PROBLEM TO SOLVE:
Copy each line of the records that contains the word "мячей".

GIVEN INFORMATION:
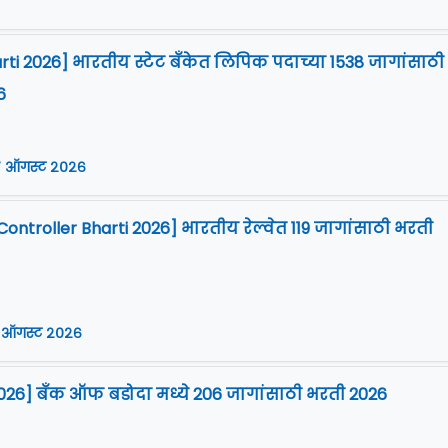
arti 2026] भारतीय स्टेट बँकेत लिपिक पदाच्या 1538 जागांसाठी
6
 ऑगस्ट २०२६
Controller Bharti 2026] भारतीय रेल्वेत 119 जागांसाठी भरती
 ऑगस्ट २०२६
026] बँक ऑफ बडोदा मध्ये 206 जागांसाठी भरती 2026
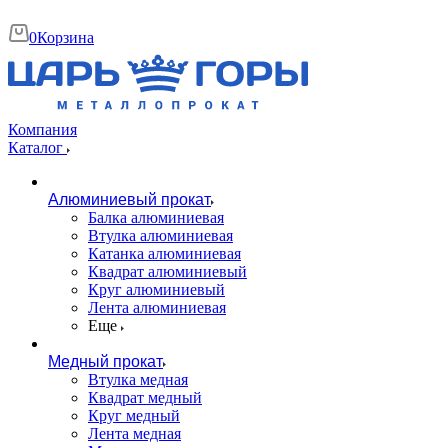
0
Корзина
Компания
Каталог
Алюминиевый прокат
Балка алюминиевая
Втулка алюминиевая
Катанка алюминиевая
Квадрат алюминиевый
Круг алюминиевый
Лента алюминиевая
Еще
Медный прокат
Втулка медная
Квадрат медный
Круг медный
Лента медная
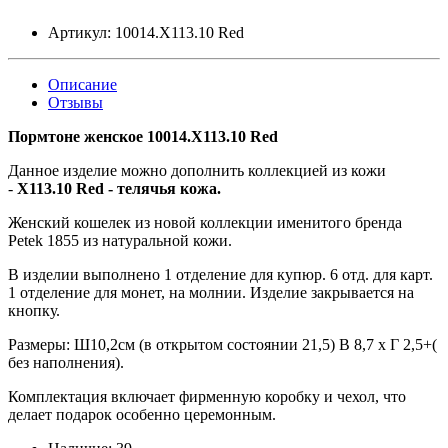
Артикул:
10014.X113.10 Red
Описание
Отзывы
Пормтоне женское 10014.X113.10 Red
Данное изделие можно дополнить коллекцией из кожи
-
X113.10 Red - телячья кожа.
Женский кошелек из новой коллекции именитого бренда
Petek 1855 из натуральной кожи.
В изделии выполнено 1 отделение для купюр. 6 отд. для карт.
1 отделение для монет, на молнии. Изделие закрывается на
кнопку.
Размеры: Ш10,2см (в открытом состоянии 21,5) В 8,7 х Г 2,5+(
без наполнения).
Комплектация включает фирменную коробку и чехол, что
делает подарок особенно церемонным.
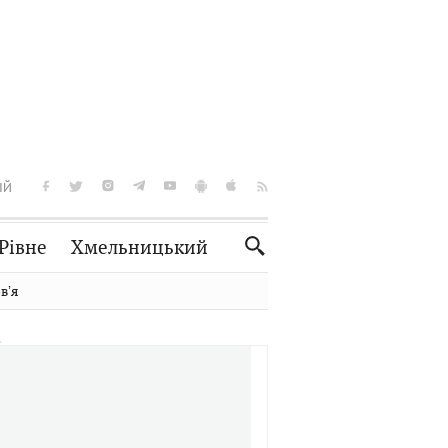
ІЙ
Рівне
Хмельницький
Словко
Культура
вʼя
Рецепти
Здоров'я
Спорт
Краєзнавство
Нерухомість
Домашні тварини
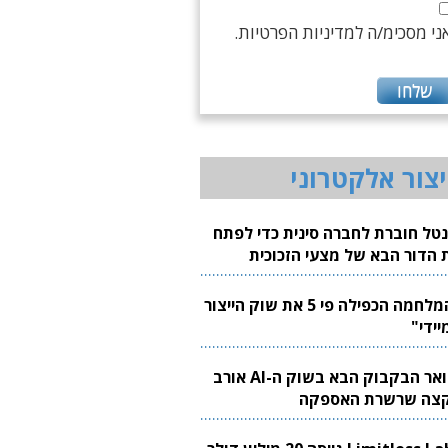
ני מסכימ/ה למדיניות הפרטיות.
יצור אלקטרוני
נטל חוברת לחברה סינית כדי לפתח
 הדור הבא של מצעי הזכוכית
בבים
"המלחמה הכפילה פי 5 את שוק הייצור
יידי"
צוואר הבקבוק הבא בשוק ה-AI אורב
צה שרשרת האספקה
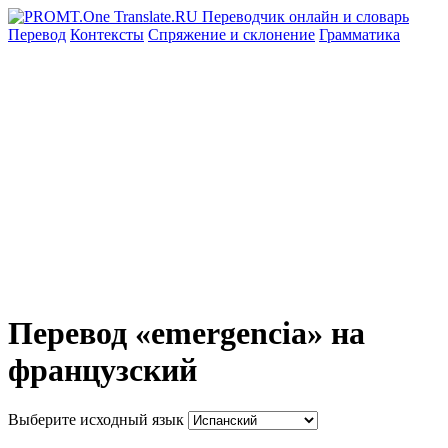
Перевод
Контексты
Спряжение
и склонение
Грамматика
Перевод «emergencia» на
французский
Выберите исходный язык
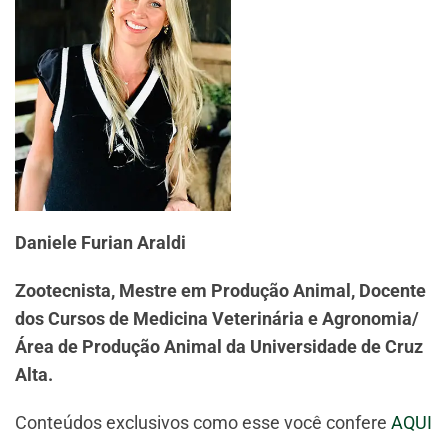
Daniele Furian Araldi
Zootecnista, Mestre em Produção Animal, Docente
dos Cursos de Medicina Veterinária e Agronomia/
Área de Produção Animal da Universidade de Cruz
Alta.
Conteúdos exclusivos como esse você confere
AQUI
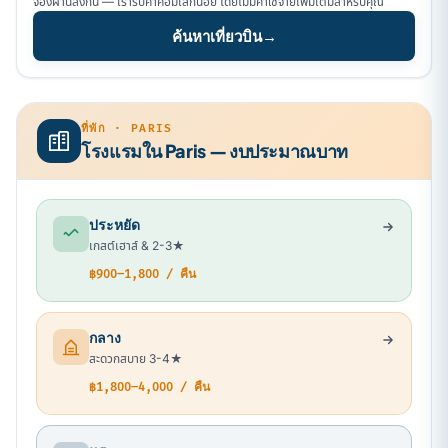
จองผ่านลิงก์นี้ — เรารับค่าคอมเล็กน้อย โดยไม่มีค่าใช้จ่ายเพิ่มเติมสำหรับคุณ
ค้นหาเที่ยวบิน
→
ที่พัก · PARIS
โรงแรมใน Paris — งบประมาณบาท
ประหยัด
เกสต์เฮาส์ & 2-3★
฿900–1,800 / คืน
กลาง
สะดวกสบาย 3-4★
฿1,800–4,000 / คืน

---

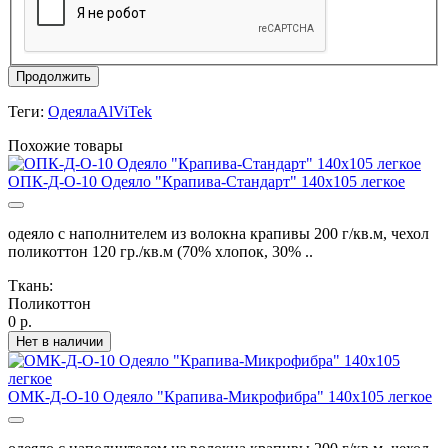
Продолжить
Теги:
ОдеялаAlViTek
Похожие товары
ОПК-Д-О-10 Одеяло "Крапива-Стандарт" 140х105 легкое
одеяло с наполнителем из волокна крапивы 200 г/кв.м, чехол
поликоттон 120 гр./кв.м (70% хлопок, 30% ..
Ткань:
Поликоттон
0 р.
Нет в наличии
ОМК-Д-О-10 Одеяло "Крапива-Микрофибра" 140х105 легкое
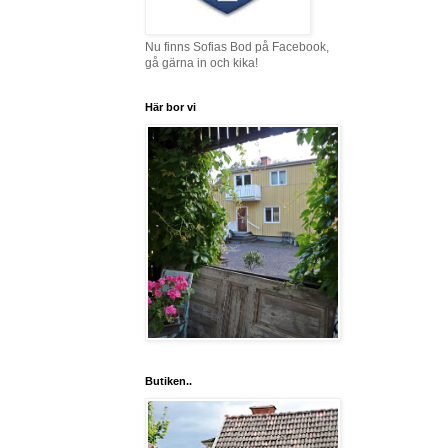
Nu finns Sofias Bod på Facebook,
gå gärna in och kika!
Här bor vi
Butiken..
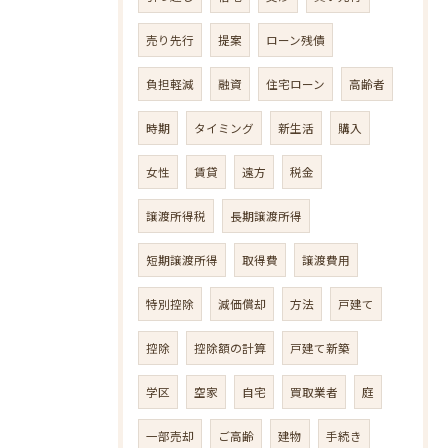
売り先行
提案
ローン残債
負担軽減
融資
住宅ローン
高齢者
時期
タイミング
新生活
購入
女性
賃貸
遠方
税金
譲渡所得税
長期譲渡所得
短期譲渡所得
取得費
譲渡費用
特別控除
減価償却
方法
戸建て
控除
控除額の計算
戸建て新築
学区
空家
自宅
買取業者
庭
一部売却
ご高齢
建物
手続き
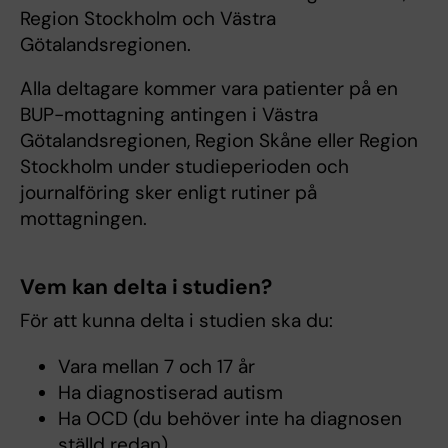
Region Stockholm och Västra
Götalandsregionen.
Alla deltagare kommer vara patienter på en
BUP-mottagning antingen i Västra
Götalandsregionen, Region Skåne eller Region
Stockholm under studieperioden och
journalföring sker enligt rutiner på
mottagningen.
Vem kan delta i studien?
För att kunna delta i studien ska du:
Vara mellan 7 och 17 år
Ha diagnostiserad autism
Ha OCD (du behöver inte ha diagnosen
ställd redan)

---

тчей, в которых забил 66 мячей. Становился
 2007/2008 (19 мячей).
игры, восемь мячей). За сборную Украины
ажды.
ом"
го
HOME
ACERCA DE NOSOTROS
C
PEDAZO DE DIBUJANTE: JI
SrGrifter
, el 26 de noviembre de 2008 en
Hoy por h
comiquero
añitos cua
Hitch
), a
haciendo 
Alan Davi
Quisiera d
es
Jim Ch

RESULT OF THE TASK:
тчей, в которых забил 66 мячей. Становился
 2007/2008 (19 мячей).
игры, восемь мячей). За сборную Украины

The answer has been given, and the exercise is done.